На самом деле первый прозаический опус Ахматовой – рецензия на книгу стихов поэтессы Надежды Львовой «Старая сказка» – относится еще к 1914 году. В дальнейшем она не раз обращалась к жанру рецензии, писала отклики на книгу Э. Г. Герштейн «Судьба Лермонтова», писала о стихах близкого ей по духу поэта Арсения Тарковского.
На страницах отечественной периодики печатались, начиная с 30-х годов, так называемые «пушкинские штудии» Ахматовой.
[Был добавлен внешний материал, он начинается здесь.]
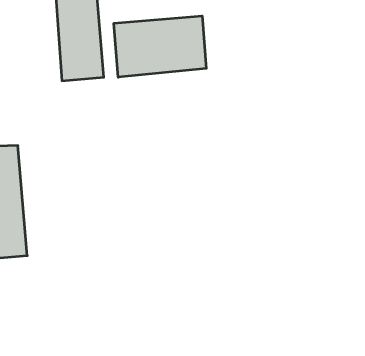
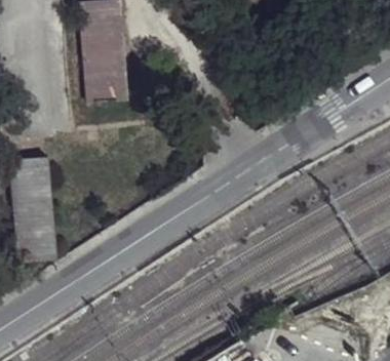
building: [114,16,206,77] -> none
Пушкиным она занималась, можно сказать, всю жизнь, но особенно активно – с середины 20-х годов, когда путь ее собственным стихам был закрыт. Некоторые из ее пушкинских работ были напечатаны – «Последняя сказка Пушкина» (1933), «„Адольф” Бенжамена Констана в творчестве Пушкина» (1936), наконец, представленная в настоящем издании статья о «Каменном госте» (1958). Другие – «Пушкин и Мицкевич» (30-е годы), «Пушкин и Достоевский» (1949) (по словам И. Н. Томашевской, возможно, самое значительное из того, что она написала о Пушкине) – стали жертвами огня. Сгорела статья «Последняя трагедия Анненского» и почти готовая книга автобиографической прозы. Таким образом, участь ахматовской прозы еще более печальна, нежели удел ее стихов, которые с трудом, но все же можно было вспомнить и записать при наступлении очередного «сравнительно вегетарианского времени».